It seems Junior Johnson has come full circle – and I’m not surprised.
The former NASCAR driver/team owner has, once again, become an owner. He has launched a race organization that will feature his 17-year-old son Robert as driver. The goal is, in time, to propel the younger Johnson into the Sprint Cup Series.
After his stellar driving career, in which he won 50 races, Johnson became an owner. Over the course of nearly three decades his team won 132 races. Six NASCAR championships were earned by his drivers Cale Yarborough and Darrell Waltrip.
The last time he fielded a car in NASCAR was in 1995. He said it was time to go and, in his words, “I never looked back.”
He didn’t – but he’s sure looked ahead.
Junior will run Junior Johnson Racing from shops on his 278-acre estate in Hamptonville, N.C. Cars built there will be raced by Robert on the full K&N Pro Series East schedule, with other competition planned for the United Auto Racing Association and Whelen All-American Series late model stocks.

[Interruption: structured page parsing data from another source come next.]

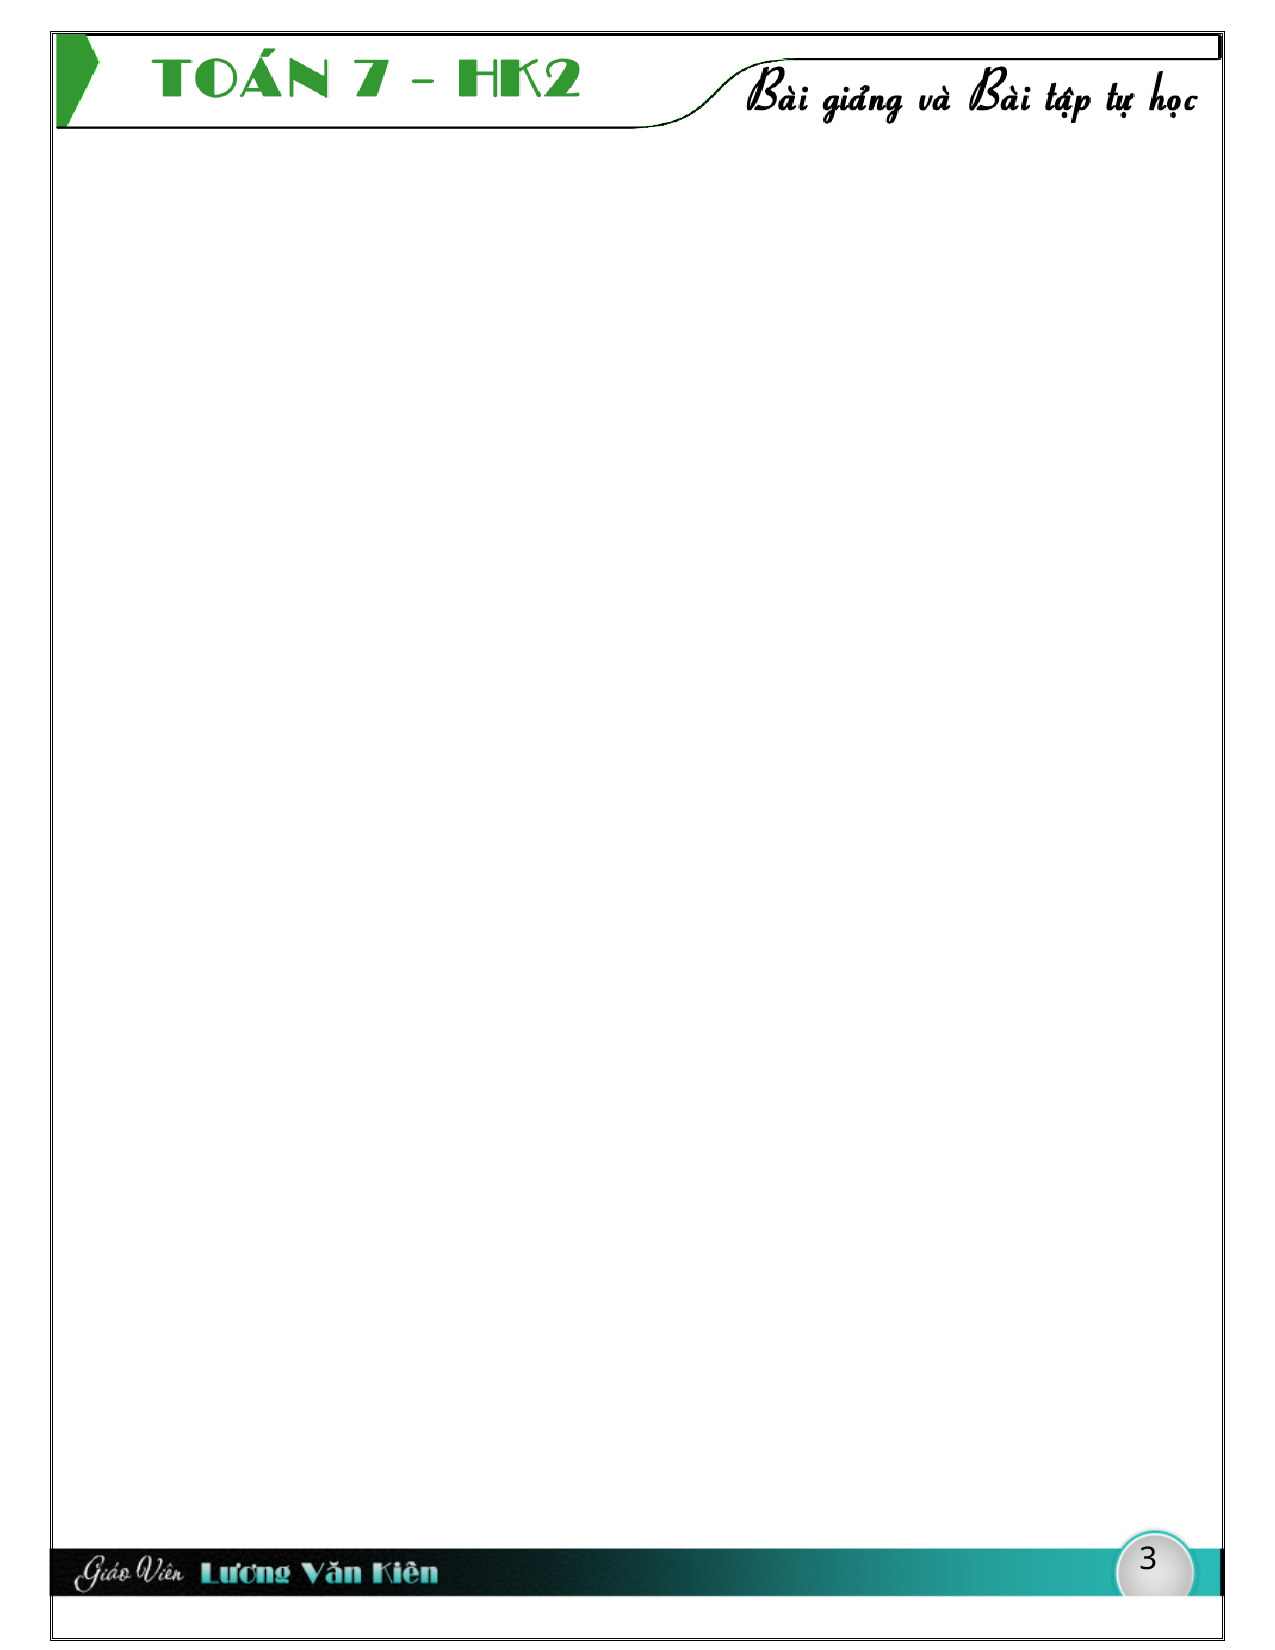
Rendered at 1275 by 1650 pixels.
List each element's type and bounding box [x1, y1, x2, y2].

picture [56, 29, 1227, 130]
picture [56, 34, 1222, 130]
picture [56, 32, 1224, 130]
picture [53, 1525, 1222, 1606]
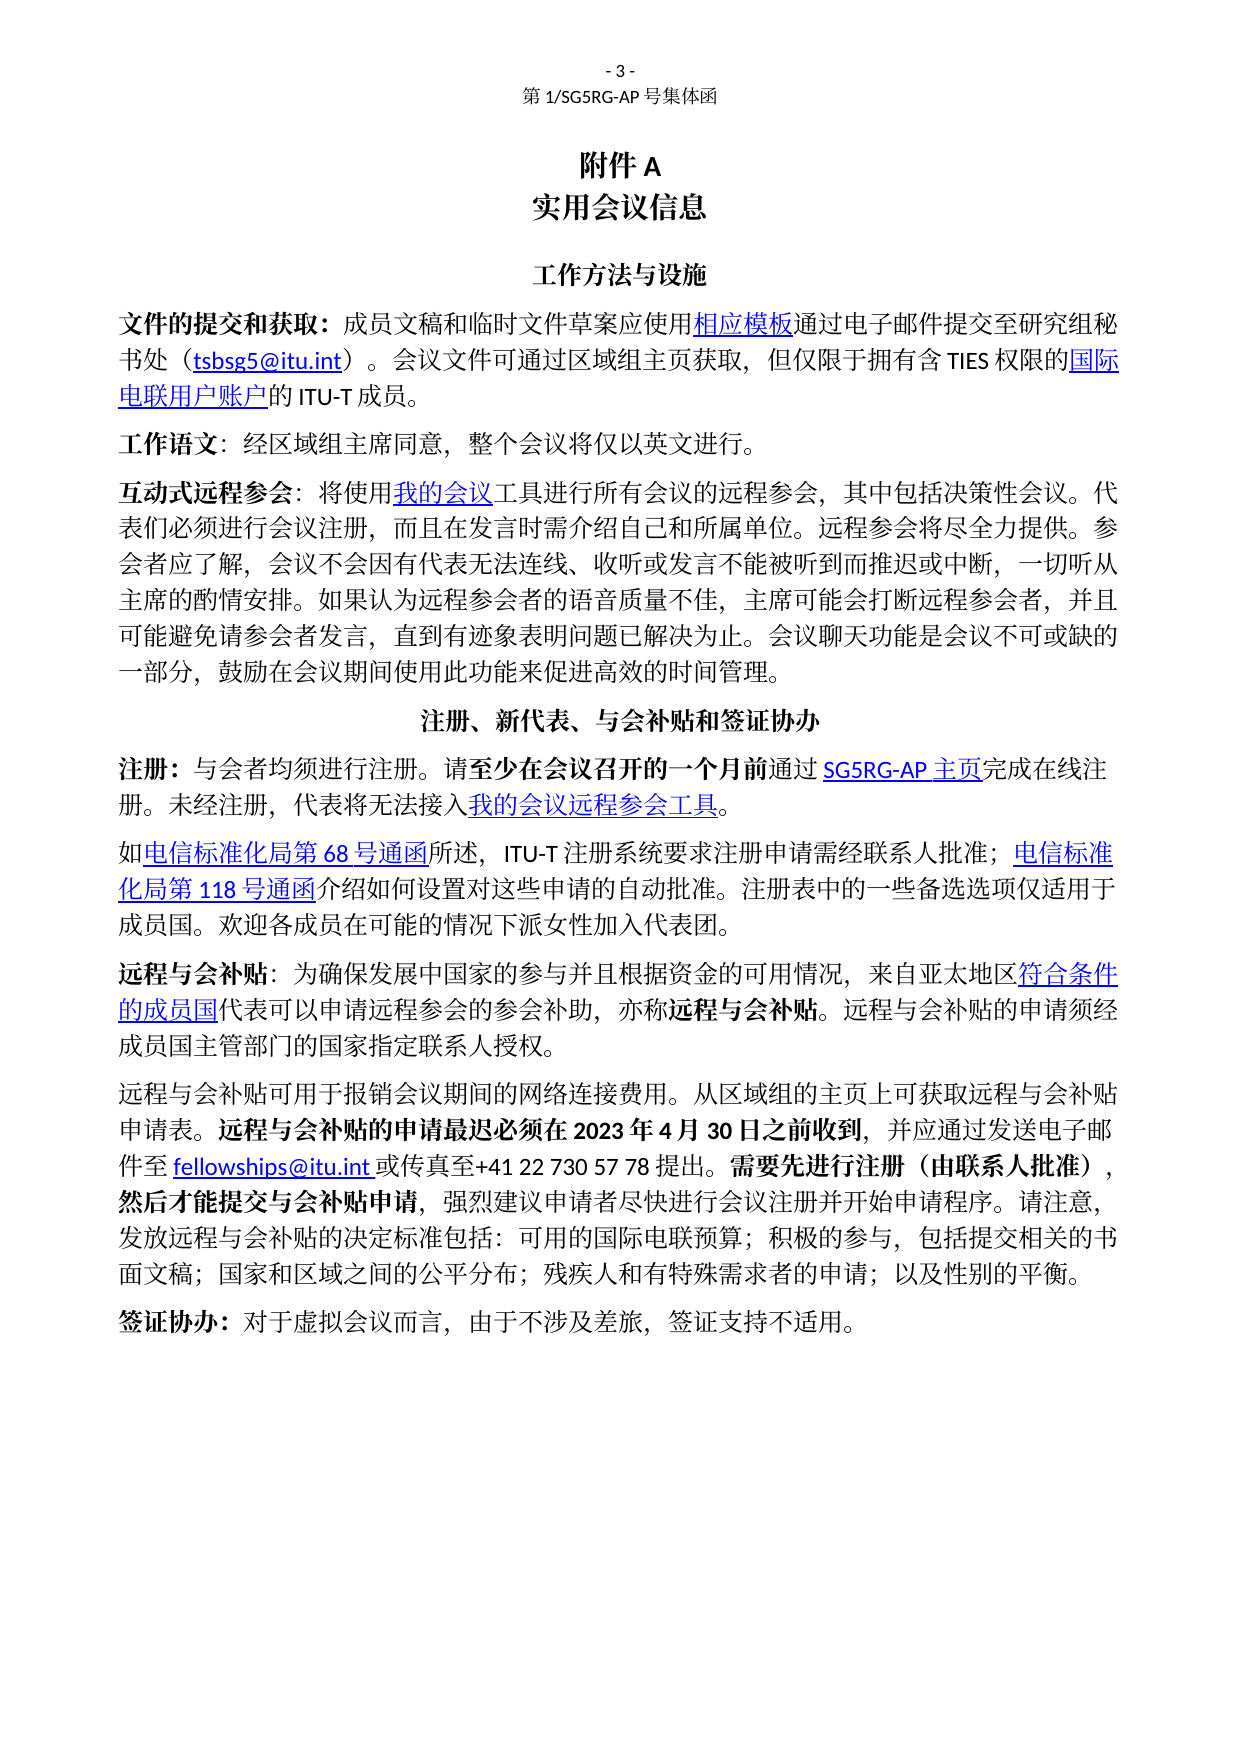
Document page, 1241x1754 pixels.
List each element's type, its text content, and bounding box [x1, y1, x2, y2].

text 注册、新代表、与会补贴和签证协办 [118, 701, 1122, 737]
text 注册：与会者均须进行注册。请至少在会议召开的一个月前通过SG5RG-AP主页完成在线注册。未经注册，代表将无法接入我的会议远程参会工具。 [118, 750, 1122, 822]
title 工作方法与设施 [118, 256, 1122, 292]
text 远程与会补贴可用于报销会议期间的网络连接费用。从区域组的主页上可获取远程与会补贴申请表。远程与会补贴的申请最迟必须在2023年4月30日之前收到，并应通过发送电子邮件至fellowships@itu.int或传真至+41 22 730 57 78提出。需要先进行注册（由联系人批准），然后才能提交与会补贴申请，强烈建议申请者尽快进行会议注册并开始申请程序。请注意，发放远程与会补贴的决定标准包括：可用的国际电联预算；积极的参与，包括提交相关的书面文稿；国家和区域之间的公平分布；残疾人和有特殊需求者的申请；以及性别的平衡。 [118, 1075, 1122, 1290]
text 互动式远程参会：将使用我的会议工具进行所有会议的远程参会，其中包括决策性会议。代表们必须进行会议注册，而且在发言时需介绍自己和所属单位。远程参会将尽全力提供。参会者应了解，会议不会因有代表无法连线、收听或发言不能被听到而推迟或中断，一切听从主席的酌情安排。如果认为远程参会者的语音质量不佳，主席可能会打断远程参会者，并且可能避免请参会者发言，直到有迹象表明问题已解决为止。会议聊天功能是会议不可或缺的一部分，鼓励在会议期间使用此功能来促进高效的时间管理。 [118, 473, 1122, 689]
text 如电信标准化局第68号通函所述，ITU-T注册系统要求注册申请需经联系人批准；电信标准化局第118号通函介绍如何设置对这些申请的自动批准。注册表中的一些备选选项仅适用于成员国。欢迎各成员在可能的情况下派女性加入代表团。 [118, 834, 1122, 942]
text 远程与会补贴：为确保发展中国家的参与并且根据资金的可用情况，来自亚太地区符合条件的成员国代表可以申请远程参会的参会补助，亦称远程与会补贴。远程与会补贴的申请须经成员国主管部门的国家指定联系人授权。 [118, 954, 1122, 1062]
text 文件的提交和获取：成员文稿和临时文件草案应使用相应模板通过电子邮件提交至研究组秘书处（tsbsg5@itu.int）。会议文件可通过区域组主页获取，但仅限于拥有含TIES权限的国际电联用户账户的ITU-T成员。 [118, 304, 1122, 412]
text 工作语文：经区域组主席同意，整个会议将仅以英文进行。 [118, 425, 1122, 461]
title 附件A 实用会议信息 [118, 143, 1122, 227]
text 签证协办：对于虚拟会议而言，由于不涉及差旅，签证支持不适用。 [118, 1303, 1122, 1339]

When it comes to Robert and racing this is not Junior’s first enterprise.
Robert has been racing since he was 14, the same age at which Junior began hauling moonshine along the dark country roads in the North Carolina foothills and beyond.
Ever since, Junior has been nurturing his son’s career. There was evidence of Robert’s skill after he won five races in his rookie season.
Last year, Robert competed on the full UARA schedule and in a handful of Whelen events out of the JKS Motorsports shops in Lexington, N.C. – with his father’s hand at the helm. He finished fourth in the final UARA point standings.
Robert is a junior at Forsyth Country Day school in Lewisville, N.C., and the proud owner of a Mercedes – at least at the last time I heard. He might presently be tooling around in something different.
Junior’s son is somewhat of a Renaissance Man. He is smart, athletic and alert. He has vast knowledge of everything from cars to flying to computers and probably other things of which I don’t know.
He plans to attend Duke University, which should tell you plenty about him. But I suspect his college education might go on hold if he’s successful in racing.
However, I wouldn’t be surprised if Junior told his son that, while racing is good, a degree from Duke is better.
Still it seems only natural that Junior would do anything possible to nurture his son’s career in racing. After all, Junior was a successful racer himself and why wouldn’t he fan the spark he sees in Robert?
Other fathers, with names like Petty, Earnhardt, Allison, Baker, Marlin and Ragan – among many others – have done the very same thing.
Junior, now 79, married his wife Lisa and had children at an older age. I suspect that as such, his kids – Meredith is Robert’s sister – mean a great deal to him. He wants only the best for them, as any father should, and he and Lisa have done all they could to provide for their needs and to help them realize their dreams.
Yes, Robert and Meredith have it far better than most kids. But that certainly does not assure their personal success and happiness.
When it comes to Robert, if Junior can assist in both by guiding him into a fruitful career in NASCAR, that is exactly what he’s now doing.
Simply put, he’s trying to be a good father.
He will continue to be even if Robert’s career path leads somewhere other than stock car racing.